The need to stop WTO negotiations before they start—and move the next stage of investment-facilitation work to organizations that focus on research, best practice and capacity building—is based on a recognition of the legitimate views of the majority of developing countries that did not support investment-facilitation discussions at the WTO as the wrong solution to an important issue. Smaller developing countries, in particular, need to determine their needs for facilitating investment for sustainable development. Their needs should not be suppressed by top-down demands to help move the WTO into the core of investment decision-making for sustainable development.

Investment facilitation for sustainable development: Getting it right for developing countries,’ Columbia FDI Perspectives, No. 259, August 26, 2019. Reprinted with permission from the Columbia Center on Sustainable Investment (www.ccsi.columbia.edu).

 


[i] For example, Perspectives 243, 240, 235, 228, and 226.

[ii] The full report is available at: SADC-IISD Investment Facilitation Workshop.

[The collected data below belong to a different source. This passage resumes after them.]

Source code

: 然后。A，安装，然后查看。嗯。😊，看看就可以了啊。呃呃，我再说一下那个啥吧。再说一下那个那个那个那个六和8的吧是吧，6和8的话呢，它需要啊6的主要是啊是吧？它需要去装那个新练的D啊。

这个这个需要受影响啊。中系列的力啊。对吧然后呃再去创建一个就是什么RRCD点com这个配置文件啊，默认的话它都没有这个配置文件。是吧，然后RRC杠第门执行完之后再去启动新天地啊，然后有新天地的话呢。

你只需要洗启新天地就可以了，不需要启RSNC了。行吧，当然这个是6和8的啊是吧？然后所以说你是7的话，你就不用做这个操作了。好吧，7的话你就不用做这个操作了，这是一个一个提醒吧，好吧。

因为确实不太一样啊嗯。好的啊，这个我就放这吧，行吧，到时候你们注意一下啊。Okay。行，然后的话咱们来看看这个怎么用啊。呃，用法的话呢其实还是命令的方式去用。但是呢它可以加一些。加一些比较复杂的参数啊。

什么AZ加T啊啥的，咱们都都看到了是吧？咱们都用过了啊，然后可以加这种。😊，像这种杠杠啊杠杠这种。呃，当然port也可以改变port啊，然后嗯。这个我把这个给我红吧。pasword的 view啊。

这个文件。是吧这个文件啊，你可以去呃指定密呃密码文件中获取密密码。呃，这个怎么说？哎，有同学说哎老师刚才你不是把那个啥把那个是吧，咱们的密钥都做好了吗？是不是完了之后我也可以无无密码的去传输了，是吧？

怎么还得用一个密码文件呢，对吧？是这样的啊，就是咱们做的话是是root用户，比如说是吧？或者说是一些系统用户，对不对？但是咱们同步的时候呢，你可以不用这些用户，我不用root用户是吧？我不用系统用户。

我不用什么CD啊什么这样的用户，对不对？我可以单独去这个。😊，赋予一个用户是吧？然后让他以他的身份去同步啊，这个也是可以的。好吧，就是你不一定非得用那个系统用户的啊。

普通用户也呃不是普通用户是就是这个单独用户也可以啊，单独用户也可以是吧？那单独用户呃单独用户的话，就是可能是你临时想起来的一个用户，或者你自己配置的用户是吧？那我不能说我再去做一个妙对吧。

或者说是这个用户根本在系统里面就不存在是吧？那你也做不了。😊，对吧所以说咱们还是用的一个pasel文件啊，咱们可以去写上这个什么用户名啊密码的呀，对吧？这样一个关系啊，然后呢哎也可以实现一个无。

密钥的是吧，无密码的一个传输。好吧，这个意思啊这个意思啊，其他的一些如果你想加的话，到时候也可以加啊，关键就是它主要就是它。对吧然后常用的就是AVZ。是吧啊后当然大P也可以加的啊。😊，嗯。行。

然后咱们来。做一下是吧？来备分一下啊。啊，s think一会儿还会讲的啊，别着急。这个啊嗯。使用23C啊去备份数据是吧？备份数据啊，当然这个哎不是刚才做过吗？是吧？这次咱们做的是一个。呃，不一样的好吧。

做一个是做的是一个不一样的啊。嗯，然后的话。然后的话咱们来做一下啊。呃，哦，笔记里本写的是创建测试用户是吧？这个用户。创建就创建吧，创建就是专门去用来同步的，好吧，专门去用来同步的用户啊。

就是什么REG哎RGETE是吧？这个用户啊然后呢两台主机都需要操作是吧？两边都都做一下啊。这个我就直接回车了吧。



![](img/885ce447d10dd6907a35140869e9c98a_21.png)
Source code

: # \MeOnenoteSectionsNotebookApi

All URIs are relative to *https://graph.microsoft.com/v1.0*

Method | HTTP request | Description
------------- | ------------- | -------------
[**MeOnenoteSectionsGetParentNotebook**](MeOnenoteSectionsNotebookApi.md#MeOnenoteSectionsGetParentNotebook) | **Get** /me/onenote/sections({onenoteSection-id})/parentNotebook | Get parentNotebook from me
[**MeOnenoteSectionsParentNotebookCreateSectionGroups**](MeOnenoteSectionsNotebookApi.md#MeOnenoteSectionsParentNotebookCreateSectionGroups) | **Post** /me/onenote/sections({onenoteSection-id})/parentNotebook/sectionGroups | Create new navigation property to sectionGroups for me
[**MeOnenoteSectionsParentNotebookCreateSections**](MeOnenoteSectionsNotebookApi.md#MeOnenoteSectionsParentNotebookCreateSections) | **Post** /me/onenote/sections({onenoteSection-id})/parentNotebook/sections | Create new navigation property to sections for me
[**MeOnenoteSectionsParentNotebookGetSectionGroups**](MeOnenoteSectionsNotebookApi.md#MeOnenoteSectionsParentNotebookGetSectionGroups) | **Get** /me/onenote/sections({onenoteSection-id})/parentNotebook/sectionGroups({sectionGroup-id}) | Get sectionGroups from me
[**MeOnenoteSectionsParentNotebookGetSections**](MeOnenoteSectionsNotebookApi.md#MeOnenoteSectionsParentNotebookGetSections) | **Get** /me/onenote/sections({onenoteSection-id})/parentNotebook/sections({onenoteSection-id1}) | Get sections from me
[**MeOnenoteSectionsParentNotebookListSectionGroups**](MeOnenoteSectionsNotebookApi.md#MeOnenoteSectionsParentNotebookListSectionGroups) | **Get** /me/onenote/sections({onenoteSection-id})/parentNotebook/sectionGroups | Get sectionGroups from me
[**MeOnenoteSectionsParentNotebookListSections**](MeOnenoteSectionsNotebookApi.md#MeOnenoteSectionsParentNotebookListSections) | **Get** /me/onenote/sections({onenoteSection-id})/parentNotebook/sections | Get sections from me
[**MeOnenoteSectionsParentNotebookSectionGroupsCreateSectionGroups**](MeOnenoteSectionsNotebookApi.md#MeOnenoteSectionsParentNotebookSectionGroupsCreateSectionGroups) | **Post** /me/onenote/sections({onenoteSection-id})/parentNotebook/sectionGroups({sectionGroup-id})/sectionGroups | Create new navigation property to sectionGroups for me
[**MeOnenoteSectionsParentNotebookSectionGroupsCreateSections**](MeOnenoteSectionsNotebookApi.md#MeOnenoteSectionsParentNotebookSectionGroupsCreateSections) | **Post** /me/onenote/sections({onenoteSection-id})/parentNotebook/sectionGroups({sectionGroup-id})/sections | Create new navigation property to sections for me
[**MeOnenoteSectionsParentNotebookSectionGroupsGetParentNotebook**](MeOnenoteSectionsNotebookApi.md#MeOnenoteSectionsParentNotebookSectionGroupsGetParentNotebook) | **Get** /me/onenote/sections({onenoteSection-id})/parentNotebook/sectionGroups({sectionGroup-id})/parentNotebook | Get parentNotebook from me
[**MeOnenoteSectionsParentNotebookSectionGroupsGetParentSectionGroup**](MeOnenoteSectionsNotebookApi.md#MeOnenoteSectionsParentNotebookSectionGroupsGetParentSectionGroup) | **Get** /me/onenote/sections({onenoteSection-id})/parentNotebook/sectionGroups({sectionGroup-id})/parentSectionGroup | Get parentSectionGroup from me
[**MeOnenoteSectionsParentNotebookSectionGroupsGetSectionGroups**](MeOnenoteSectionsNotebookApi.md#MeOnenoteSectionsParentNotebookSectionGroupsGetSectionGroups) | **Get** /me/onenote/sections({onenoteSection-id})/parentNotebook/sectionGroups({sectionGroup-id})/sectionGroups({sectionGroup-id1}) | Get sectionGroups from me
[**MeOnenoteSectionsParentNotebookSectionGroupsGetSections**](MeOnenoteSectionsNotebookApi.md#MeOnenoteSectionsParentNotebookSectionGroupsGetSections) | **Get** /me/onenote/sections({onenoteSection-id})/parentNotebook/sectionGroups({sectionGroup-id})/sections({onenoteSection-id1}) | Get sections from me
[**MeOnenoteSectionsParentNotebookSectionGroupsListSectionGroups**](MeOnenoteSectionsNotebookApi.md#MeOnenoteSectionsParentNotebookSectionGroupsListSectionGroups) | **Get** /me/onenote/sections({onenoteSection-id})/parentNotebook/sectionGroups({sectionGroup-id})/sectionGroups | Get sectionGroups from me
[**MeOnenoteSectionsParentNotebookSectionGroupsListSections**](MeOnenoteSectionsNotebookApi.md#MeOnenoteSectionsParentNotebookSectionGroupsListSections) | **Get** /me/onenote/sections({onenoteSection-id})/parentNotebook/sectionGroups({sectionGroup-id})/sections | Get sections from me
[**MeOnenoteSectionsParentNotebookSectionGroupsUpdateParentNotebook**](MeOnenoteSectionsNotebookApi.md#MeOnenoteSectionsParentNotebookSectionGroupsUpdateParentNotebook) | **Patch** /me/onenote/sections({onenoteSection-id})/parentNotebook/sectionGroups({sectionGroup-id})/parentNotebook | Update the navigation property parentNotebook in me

[iii] Novik, A. & de Crombrugghe, A. (2018, April). Towards an international framework for investment facilitation (OECD Investment Insights), p. 1. Retrieved from https://www.oecd.org/investment/Towards-an-international-framework-for-investment-facilitation.pdf 

[iv] The Joint Ministerial Statement on Investment Facilitation for Development was signed at the 11th WTO Ministerial Conference in Buenos Aires by 42 (out of 164) WTO members, including the European Union and three Chinese entities (China, Hong Kong and Macao). In the absence of WTO criteria for “developed” and “developing” countries; applying the UN definitions indicates a total of 30 signatories of the statement (corresponding to 27 states, counting the three Chinese entities as one) identify as developing countries, including 5 members of the G20. A total of 85 developing country members opposed WTO efforts in this area.